IBM Spectrum Scale and Elastic Storage System
IBM Spectrum Scale is an industry-leading software for file and object storage. It can be deployed as a software-defined storage management solution that effectively meets the demands of AI, big data, analytics, and high-performance computing workloads. It has market leading performance and scalability, and a wealth of sophisticated data management capabilities.
IBM Elastic Storage System (ESS) is a fully integrated and tested Spectrum Scale storage building block that provides superb enterprise performance, reliability, availability, and serviceability. ESS is an optimum way to deploy Spectrum Scale storage for most Spectrum Scale use cases.
Integrated solution overview
CDP Private Cloud extends cloud-native speed, simplicity, and economics for the connected data lifecycle to the data center. It enables IT to respond to business needs faster and deliver rock-solid service levels so that users can be more productive with data.
CDP Private Cloud Base brings business value to enterprises by analyzing their disparate data sources and deriving actionable insights from them. This analytics journey typically starts with consolidation of different data silos to form an Active Archive . The Active Archive is then used to get a single view of the customer and perform further predictive analytics on them.
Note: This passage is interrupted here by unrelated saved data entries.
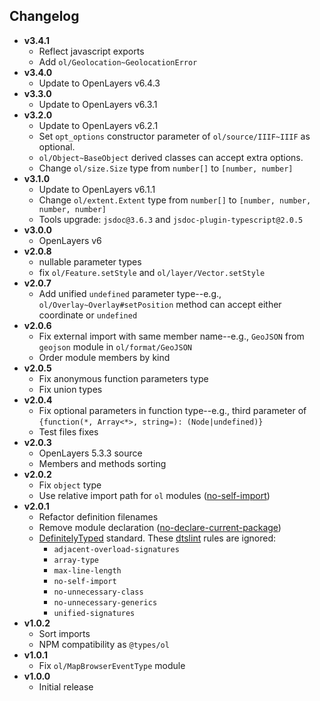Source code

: ## Changelog

- **v3.4.1**
  - Reflect javascript exports
  - Add `ol/Geolocation~GeolocationError`
- **v3.4.0**
  - Update to OpenLayers v6.4.3
- **v3.3.0**
  - Update to OpenLayers v6.3.1
- **v3.2.0**
  - Update to OpenLayers v6.2.1
  - Set `opt_options` constructor parameter of `ol/source/IIIF~IIIF` as optional.
  - `ol/Object~BaseObject` derived classes can accept extra options.
  - Change `ol/size.Size` type from `number[]` to `[number, number]`
- **v3.1.0**
  - Update to OpenLayers v6.1.1
  - Change `ol/extent.Extent` type from `number[]` to `[number, number, number, number]`
  - Tools upgrade: `jsdoc@3.6.3` and `jsdoc-plugin-typescript@2.0.5`
- **v3.0.0**
  - OpenLayers v6
- **v2.0.8**
  - nullable parameter types
  - fix `ol/Feature.setStyle` and `ol/layer/Vector.setStyle`
- **v2.0.7**
  - Add unified `undefined` parameter type--e.g., `ol/Overlay~Overlay#setPosition` method can accept either coordinate or `undefined`
- **v2.0.6**
  - Fix external import with same member name--e.g., `GeoJSON` from `geojson` module in `ol/format/GeoJSON`
  - Order module members by kind
- **v2.0.5**
  - Fix anonymous function parameters type
  - Fix union types
- **v2.0.4**
  - Fix optional parameters in function type--e.g., third parameter of `{function(*, Array<*>, string=): (Node|undefined)}`
  - Test files fixes
- **v2.0.3**
  - OpenLayers 5.3.3 source
  - Members and methods sorting
- **v2.0.2**
  - Fix `object` type
  - Use relative import path for `ol` modules ([no-self-import](https://github.com/microsoft/dtslint/blob/master/docs/no-self-import.md))
- **v2.0.1**
  - Refactor definition filenames
  - Remove module declaration ([no-declare-current-package](https://github.com/microsoft/dtslint/blob/master/docs/no-declare-current-package.md))
  - [DefinitelyTyped](https://github.com/DefinitelyTyped/DefinitelyTyped) standard. These [dtslint](https://github.com/microsoft/dtslint) rules are ignored:
    - `adjacent-overload-signatures`
    - `array-type`
    - `max-line-length`
    - `no-self-import`
    - `no-unnecessary-class`
    - `no-unnecessary-generics`
    - `unified-signatures`
- **v1.0.2**
  - Sort imports
  - NPM compatibility as `@types/ol`
- **v1.0.1**
  - Fix `ol/MapBrowserEventType` module
- **v1.0.0**
  - Initial release
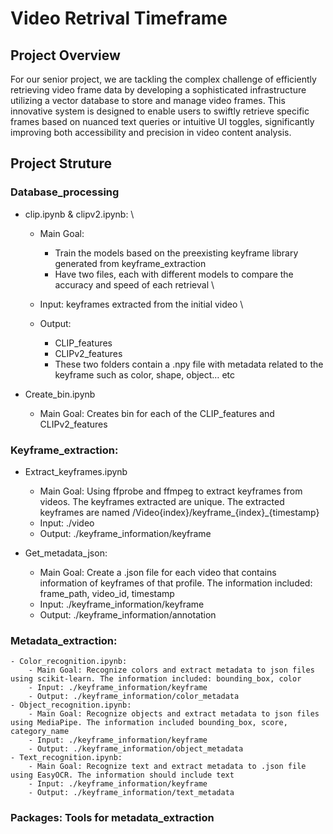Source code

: # Video Retrival Timeframe
## Project Overview
For our senior project, we are tackling the complex challenge of efficiently retrieving video frame data by developing a sophisticated infrastructure utilizing a vector database to store and manage video frames. This innovative system is designed to enable users to swiftly retrieve specific frames based on nuanced text queries or intuitive UI toggles, significantly improving both accessibility and precision in video content analysis.

## Project Struture
### Database_processing 
- clip.ipynb & clipv2.ipynb: \
    - Main Goal: 
        - Train the models based on the preexisting keyframe library generated from keyframe_extraction 
        - Have two files, each with different models to compare the accuracy and speed of each retrieval \

    - Input: keyframes extracted from the initial video \
    - Output:
        - CLIP_features
        - CLIPv2_features
        - These two folders contain a .npy file with metadata related to the keyframe such as color, shape, object… etc 

- Create_bin.ipynb
    - Main Goal: Creates bin for each of the CLIP_features and CLIPv2_features


### Keyframe_extraction: 
- Extract_keyframes.ipynb
    - Main Goal: Using ffprobe and ffmpeg to extract keyframes from videos. The keyframes extracted are unique. The extracted keyframes are named /Video{index}/keyframe_{index}_{timestamp}
    - Input: ./video
    - Output: ./keyframe_information/keyframe

- Get_metadata_json:
    - Main Goal: Create a .json file for each video that contains information of keyframes of that profile. The information included: frame_path, video_id, timestamp
    - Input: ./keyframe_information/keyframe
    - Output: ./keyframe_information/annotation

### Metadata_extraction:
    - Color_recognition.ipynb:
        - Main Goal: Recognize colors and extract metadata to json files using scikit-learn. The information included: bounding_box, color
        - Input: ./keyframe_information/keyframe
        - Output: ./keyframe_information/color_metadata
    - Object_recognition.ipynb:
        - Main Goal: Recognize objects and extract metadata to json files using MediaPipe. The information included bounding_box, score, category_name
        - Input: ./keyframe_information/keyframe
        - Output: ./keyframe_information/object_metadata
    - Text_recognition.ipynb:
        - Main Goal: Recognize text and extract metadata to .json file using EasyOCR. The information should include text
        - Input: ./keyframe_information/keyframe
        - Output: ./keyframe_information/text_metadata

### Packages: Tools for metadata_extraction
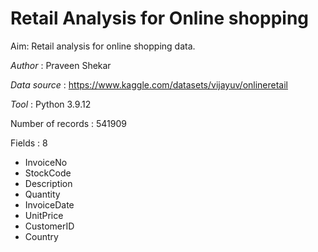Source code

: # Retail Analysis for Online shopping

Aim: Retail analysis for online shopping data.

*Author* : Praveen Shekar

*Data source* : https://www.kaggle.com/datasets/vijayuv/onlineretail

*Tool* : Python 3.9.12

Number of records : 541909

Fields : 8
- InvoiceNo
- StockCode
- Description
- Quantity
- InvoiceDate
- UnitPrice
- CustomerID
- Country
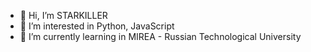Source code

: - 👋 Hi, I’m STARKILLER
- 👀 I’m interested in Python, JavaScript
- 🌱 I’m currently learning in MIREA - Russian Technological University

<!---
STARKILLER-1/STARKILLER-1 is a ✨ special ✨ repository because its `README.md` (this file) appears on your GitHub profile.
You can click the Preview link to take a look at your changes.
--->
With IBM Spectrum Scale, clients can build highly scalable and globally distributed data lakes to form their Active Archives. IBM Spectrum Scale becomes the storage layer for your CDP Private Cloud Base environment as an alternative to native Hadoop Distributed File System (HDFS). It supports the access of the data by using HDFS Remote Procedure Calls (RPC) and is not apparent to the applications that use CDP Private Cloud Base. With IBM Spectrum Scale, you get more flexible deployment models for your storage system that help you optimize infrastructure costs.
IBM Spectrum Scale and CDP Private Cloud Base were first certified with IBM Spectrum Scale V5.1 and CDP 7. Since the first certification, CDP Private Cloud Base and IBM signed an agreement to certify both the products on an ongoing basis for their new releases and keep the certification current. (For more information about certified software levels, see .) This certification is for IBM Spectrum Scale software and applies to all deployment models of IBM Spectrum Scale, including IBM Elastic Storage System.
Benefits of integration
The following top benefits are realized by using IBM Spectrum Scale with CDP Private Cloud Base:
Extreme scalability with parallel file system architecture
IBM Spectrum Scale is a parallel architecture. With a parallel architecture, no single metadata node can become a bottleneck. Every node in the cluster can serve both data and metadata, which enables a single IBM Spectrum Scale file system to store billions of files. This architecture enables clients to grow their CDP Private Cloud Base environments seamlessly as the data grows. Also, one of the key value propositions of IBM Spectrum Scale, especially with IBM Elastic Storage System (ESS), is running diverse and demanding workloads, plus the ability to tier down to Active Archive.
A global namespace that can span multiple Hadoop clusters and geographical areas
Using IBM Spectrum Scale global namespace, clients can create active, remote data copies and enable real-time, global collaboration. This namespace enables global organizations to form data lakes across the globe, and host their distributed data under one namespace.
IBM Spectrum Scale also enables multiple Hadoop clusters to access a single file system while still providing all the required data isolation semantics.